Ora devono decidere.
E qualunque decisione venga presa, una delle due fazioni perderà . Con danno d´immagine consistente. E irrimediabile.
C´è poi la Tav.
Tra l´estate e i primi di settembre – anche in questo caso – andrà presa una decisione chiara: il rischio è che si perdano i soldi messi a disposizione dalla Unione europea.
La sinistra massimalista vuole la Tav?
No.
La sinistra riformista?
Sì.
Anche qui, chiunque vinca lo farà con grave danno per la controparte.
E´ ipotizzabile che questi minuetti possano durare ancora a lungo, visto che queste elezioni amministrative hanno dimostrato come a perderci sia tutto il centrosinistra?
Evidentemente no.
Allora che accadrà ?
Di sicuro non si andrà ad elezioni, almeno a breve. E per diverse ragioni.

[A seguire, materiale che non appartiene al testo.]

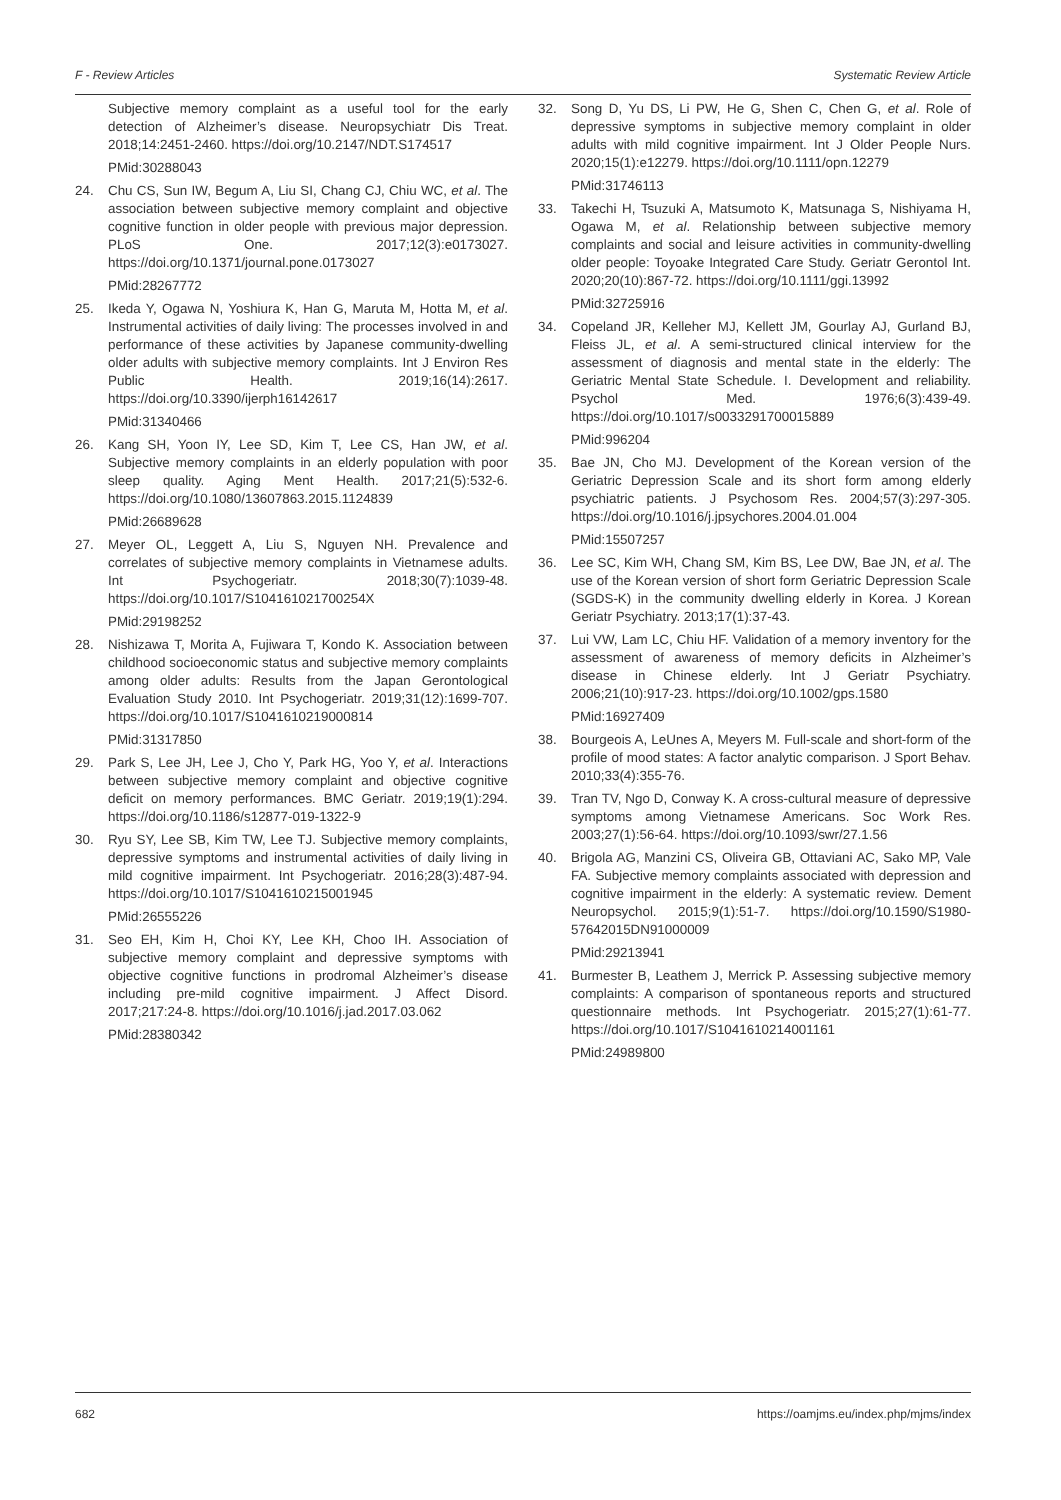F - Review Articles Systematic Review Article
Subjective memory complaint as a useful tool for the early detection of Alzheimer’s disease. Neuropsychiatr Dis Treat. 2018;14:2451-2460. https://doi.org/10.2147/NDT.S174517
PMid:30288043
24. Chu CS, Sun IW, Begum A, Liu SI, Chang CJ, Chiu WC, et al. The association between subjective memory complaint and objective cognitive function in older people with previous major depression. PLoS One. 2017;12(3):e0173027. https://doi.org/10.1371/journal.pone.0173027
PMid:28267772
25. Ikeda Y, Ogawa N, Yoshiura K, Han G, Maruta M, Hotta M, et al. Instrumental activities of daily living: The processes involved in and performance of these activities by Japanese community-dwelling older adults with subjective memory complaints. Int J Environ Res Public Health. 2019;16(14):2617. https://doi.org/10.3390/ijerph16142617
PMid:31340466
26. Kang SH, Yoon IY, Lee SD, Kim T, Lee CS, Han JW, et al. Subjective memory complaints in an elderly population with poor sleep quality. Aging Ment Health. 2017;21(5):532-6. https://doi.org/10.1080/13607863.2015.1124839
PMid:26689628
27. Meyer OL, Leggett A, Liu S, Nguyen NH. Prevalence and correlates of subjective memory complaints in Vietnamese adults. Int Psychogeriatr. 2018;30(7):1039-48. https://doi.org/10.1017/S104161021700254X
PMid:29198252
28. Nishizawa T, Morita A, Fujiwara T, Kondo K. Association between childhood socioeconomic status and subjective memory complaints among older adults: Results from the Japan Gerontological Evaluation Study 2010. Int Psychogeriatr. 2019;31(12):1699-707. https://doi.org/10.1017/S1041610219000814
PMid:31317850
29. Park S, Lee JH, Lee J, Cho Y, Park HG, Yoo Y, et al. Interactions between subjective memory complaint and objective cognitive deficit on memory performances. BMC Geriatr. 2019;19(1):294. https://doi.org/10.1186/s12877-019-1322-9
30. Ryu SY, Lee SB, Kim TW, Lee TJ. Subjective memory complaints, depressive symptoms and instrumental activities of daily living in mild cognitive impairment. Int Psychogeriatr. 2016;28(3):487-94. https://doi.org/10.1017/S1041610215001945
PMid:26555226
31. Seo EH, Kim H, Choi KY, Lee KH, Choo IH. Association of subjective memory complaint and depressive symptoms with objective cognitive functions in prodromal Alzheimer’s disease including pre-mild cognitive impairment. J Affect Disord. 2017;217:24-8. https://doi.org/10.1016/j.jad.2017.03.062
PMid:28380342
32. Song D, Yu DS, Li PW, He G, Shen C, Chen G, et al. Role of depressive symptoms in subjective memory complaint in older adults with mild cognitive impairment. Int J Older People Nurs. 2020;15(1):e12279. https://doi.org/10.1111/opn.12279
PMid:31746113
33. Takechi H, Tsuzuki A, Matsumoto K, Matsunaga S, Nishiyama H, Ogawa M, et al. Relationship between subjective memory complaints and social and leisure activities in community-dwelling older people: Toyoake Integrated Care Study. Geriatr Gerontol Int. 2020;20(10):867-72. https://doi.org/10.1111/ggi.13992
PMid:32725916
34. Copeland JR, Kelleher MJ, Kellett JM, Gourlay AJ, Gurland BJ, Fleiss JL, et al. A semi-structured clinical interview for the assessment of diagnosis and mental state in the elderly: The Geriatric Mental State Schedule. I. Development and reliability. Psychol Med. 1976;6(3):439-49. https://doi.org/10.1017/s0033291700015889
PMid:996204
35. Bae JN, Cho MJ. Development of the Korean version of the Geriatric Depression Scale and its short form among elderly psychiatric patients. J Psychosom Res. 2004;57(3):297-305. https://doi.org/10.1016/j.jpsychores.2004.01.004
PMid:15507257
36. Lee SC, Kim WH, Chang SM, Kim BS, Lee DW, Bae JN, et al. The use of the Korean version of short form Geriatric Depression Scale (SGDS-K) in the community dwelling elderly in Korea. J Korean Geriatr Psychiatry. 2013;17(1):37-43.
37. Lui VW, Lam LC, Chiu HF. Validation of a memory inventory for the assessment of awareness of memory deficits in Alzheimer’s disease in Chinese elderly. Int J Geriatr Psychiatry. 2006;21(10):917-23. https://doi.org/10.1002/gps.1580
PMid:16927409
38. Bourgeois A, LeUnes A, Meyers M. Full-scale and short-form of the profile of mood states: A factor analytic comparison. J Sport Behav. 2010;33(4):355-76.
39. Tran TV, Ngo D, Conway K. A cross-cultural measure of depressive symptoms among Vietnamese Americans. Soc Work Res. 2003;27(1):56-64. https://doi.org/10.1093/swr/27.1.56
40. Brigola AG, Manzini CS, Oliveira GB, Ottaviani AC, Sako MP, Vale FA. Subjective memory complaints associated with depression and cognitive impairment in the elderly: A systematic review. Dement Neuropsychol. 2015;9(1):51-7. https://doi.org/10.1590/S1980-57642015DN91000009
PMid:29213941
41. Burmester B, Leathem J, Merrick P. Assessing subjective memory complaints: A comparison of spontaneous reports and structured questionnaire methods. Int Psychogeriatr. 2015;27(1):61-77. https://doi.org/10.1017/S1041610214001161
PMid:24989800
682 https://oamjms.eu/index.php/mjms/index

Ds e Margherita non sono pronti. Fino a che il Partito democratico non sia messo su una giusta carreggiata, non è ipotizzabile affronti il voto politico.
In autunno, poi e come sempre, c´è da approntare la Legge Finanziaria.
Mai il Capo dello Stato potrebbe sciogliere le Camere, e indire nuove elezioni, prima che la più importante delle leggi venga varata.
Infine c´è la non trascurabile questione della legge elettorale: quella attuale non è soddisfacente. Se non la si cambia, difficilmente si andrà al voto anticipato.
Cosa accadrà ?
Difficile a dirsi.
Prodi, però, di sicuro è morto, politicamente parlando.
Il suo esecutivo difficilmente supererà l´estate.
Marini e Dini, intanto, scaldano i muscoli. Uno dei due – a breve – potrebbe essere chiamato a guidare un nuovo esecutivo.
Un governo tecnico – in carica per qualche mese – consentirebbe, infatti, almeno il varo di una nuova legge elettorale.
Senza la quale – è meglio essere chiari – mai si ritornerà al voto.